Rollback steps - steps to be taken in the event of a need to rollback this change
-
Ensure that the termination of Runner is finished properly -
Resize the GCE instance to c2-standard-30
as the VM is already shutted down -
Restore the resized instance to the pool -
Stop proceeding the change rollback until the metrics are back to normal.
Monitoring
Key metrics to observe
- Metric:
ci-runners Service Apdex
-
What changes to this metric should prompt a rollback:
If the apdex value will drop bellow the defined SLO we should finish the resize of the instance that is being handled at the moment (we already need to wait until
Gracefull Shutdown
will properly exit Runner's service) but we should not start the resize of another instance until the value will be not above the SLO limit.
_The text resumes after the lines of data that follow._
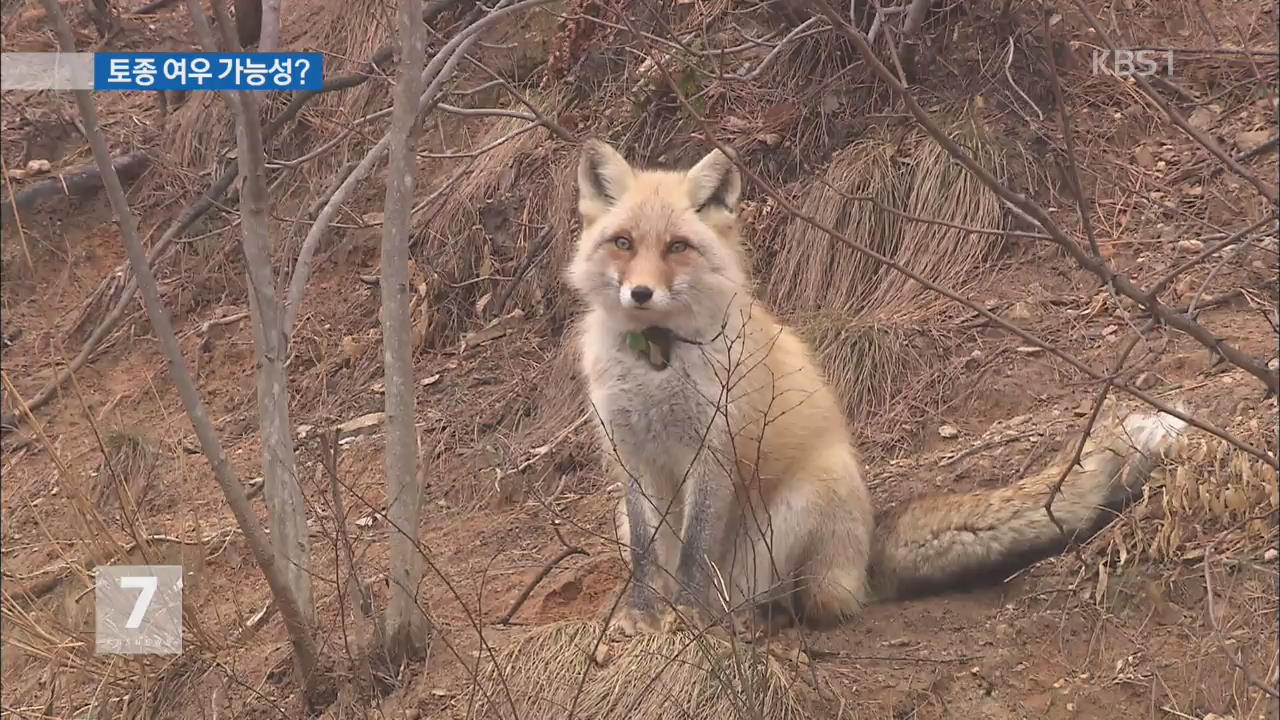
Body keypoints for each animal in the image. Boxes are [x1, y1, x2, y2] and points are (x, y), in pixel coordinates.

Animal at [570, 135, 1187, 632]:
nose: (640, 294)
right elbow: (651, 557)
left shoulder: (715, 448)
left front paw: (686, 615)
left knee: (819, 605)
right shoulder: (630, 457)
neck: (658, 360)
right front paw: (642, 616)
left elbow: (694, 552)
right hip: (627, 514)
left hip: (814, 496)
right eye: (623, 243)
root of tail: (868, 550)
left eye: (677, 247)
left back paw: (757, 617)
Summary of infrastructure changes
-
Does this change introduce new compute instances? -
Does this change re-size any existing compute instances? -
Does this change introduce any additional usage of tooling like Elastic Search, CDNs, Cloudflare, etc?
All five srmX
instances will be resized from e2-highcpu-16
to c2-standard-30
instance types.
Changes checklist
-
This issue has a criticality label (e.g. C1, C2, C3, C4) and a change-type label (e.g. changeunscheduled, changescheduled) based on the Change Management Criticalities. -
This issue has the change technician as the assignee. -
Pre-Change, Change, Post-Change, and Rollback steps and have been filled out and reviewed. -
Necessary approvals have been completed based on the Change Management Workflow. -
Change has been tested in staging and results noted in a comment on this issue. -
A dry-run has been conducted and results noted in a comment on this issue. -
SRE on-call has been informed prior to change being rolled out. (In #production channel, mention @sre-oncall
and this issue and await their acknowledgement.) -
There are currently no active incidents.